Louer un tram ou un bus : les tarifs fous !

AISSA AMKOUY

lundi 30 avril 2012, 15:17

La Stib mais aussi le musée du Tram pour les véhicules anciens proposent des trams et des bus à la location pour les particuliers. Mais ce n’est pas à la portée de toutes les bourses...

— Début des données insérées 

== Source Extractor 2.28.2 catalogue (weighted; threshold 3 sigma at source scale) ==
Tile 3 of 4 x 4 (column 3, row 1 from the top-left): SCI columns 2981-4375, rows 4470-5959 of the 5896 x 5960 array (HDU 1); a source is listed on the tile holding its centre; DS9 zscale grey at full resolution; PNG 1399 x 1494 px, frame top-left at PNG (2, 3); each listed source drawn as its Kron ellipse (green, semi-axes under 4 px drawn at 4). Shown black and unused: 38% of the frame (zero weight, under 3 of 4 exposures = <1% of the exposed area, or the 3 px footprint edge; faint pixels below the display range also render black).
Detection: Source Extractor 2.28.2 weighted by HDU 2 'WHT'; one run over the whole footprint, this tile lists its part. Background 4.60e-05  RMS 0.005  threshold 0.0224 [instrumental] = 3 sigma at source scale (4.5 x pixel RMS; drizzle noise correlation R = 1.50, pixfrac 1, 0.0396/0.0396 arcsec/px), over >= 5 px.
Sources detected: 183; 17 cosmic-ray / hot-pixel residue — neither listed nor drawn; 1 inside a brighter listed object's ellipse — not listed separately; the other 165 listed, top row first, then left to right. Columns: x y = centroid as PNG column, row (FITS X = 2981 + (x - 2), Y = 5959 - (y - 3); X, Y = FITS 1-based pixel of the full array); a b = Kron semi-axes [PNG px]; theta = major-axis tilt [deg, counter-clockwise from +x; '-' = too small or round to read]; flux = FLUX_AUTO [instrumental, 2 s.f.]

Louer un tram ou un bus : les tarifs fous !

Alain Dewez

Fêter un anniversaire ou un mariage dans un tram ou dans un bus, c’est possible. La Stib met ses véhicules à disposition des citoyens bruxellois. Mais la somme, très élevée, a de quoi freiner les ardeurs des Bruxellois les plus originaux. « Le prix varie selon les demandes du client », clarifie d’emblée Georges Barloo, responsable au service des transports spéciaux de la Stib. « Selon le nombre de kilomètres parcourus, la qualité du véhicule et le nombre d’heures prestées par le conducteur Stib, le demandeur peut en avoir pour 3.000 à 4.000 euros de frais ».

Le Tram-cocktail

Selon l’administrateur de la Stib Philippe Touwaide, il existe deux types d’activités proposées aux particuliers.

D’une part, le bus-salon de type 8060 où les navetteurs peuvent prendre un verre. Mais aussi le Tram-bar, le Tram-apéro et le Tram-cocktail où il est possible d’équiper les véhicules d’un bar comprenant boissons, sandwichs garnis et accompagnés de soirées dansantes.

Ces deux activités sont proposées par le Musée du Tram situé au croisement des boulevards de la Woluwe et du Souverain ainsi que de l’avenue de Tervueren.

A .A.

Même son de cloche du côté de l’administrateur délégué du Musée du tram, Roland De Coster. « Effectivement, nos tarifs sont élevés. Pour une location d’ancien tram ou bus à travers la ville, on peut compter entre 700 et 800 euros de frais. Toutefois, nous avons des formules moins coûteuses comme le trajet fixe Woluwe, le musée et Tervuren en aller-retour pour 400 euros le samedi et 500 le dimanche ». Comment expliquer cette différence de prix entre les transports spéciaux et le Musée du tram ? « Le Musée propose des véhicules plus anciens que les transports spéciaux. De plus, notre ASBL est gérée par de nombreux bénévoles. Ces deux facteurs importants font que nos prix sont moins chers ». Du côté des transports spéciaux, les demandes ne sont pas nombreuses. « En ce qui concerne les particuliers, nous ne recevons pas plus de deux demandes de location de véhicules par an. Ce qui est logique étant donné nos prix élevés. Nous sommes davantage sollicités par des maisons de production qui réalisent des courts voire des longs métrages. Par ailleurs, dans le cadre du film belge Manneken-Pis (NDLR : lire notre encadré ci-contre), ils en ont eu pour environ 8.000 euros », nous raconte Georges Barloo.

Le Musée du tram compte, en revanche, bien plus de demandes. « Entre 150 et 200 demandes par an », souligne Roland De Coster. « Nous recevons énormément de propositions de groupes de personnes qui se divisent le montant. Cela rend l’événement plus facile à réaliser », conclut-il.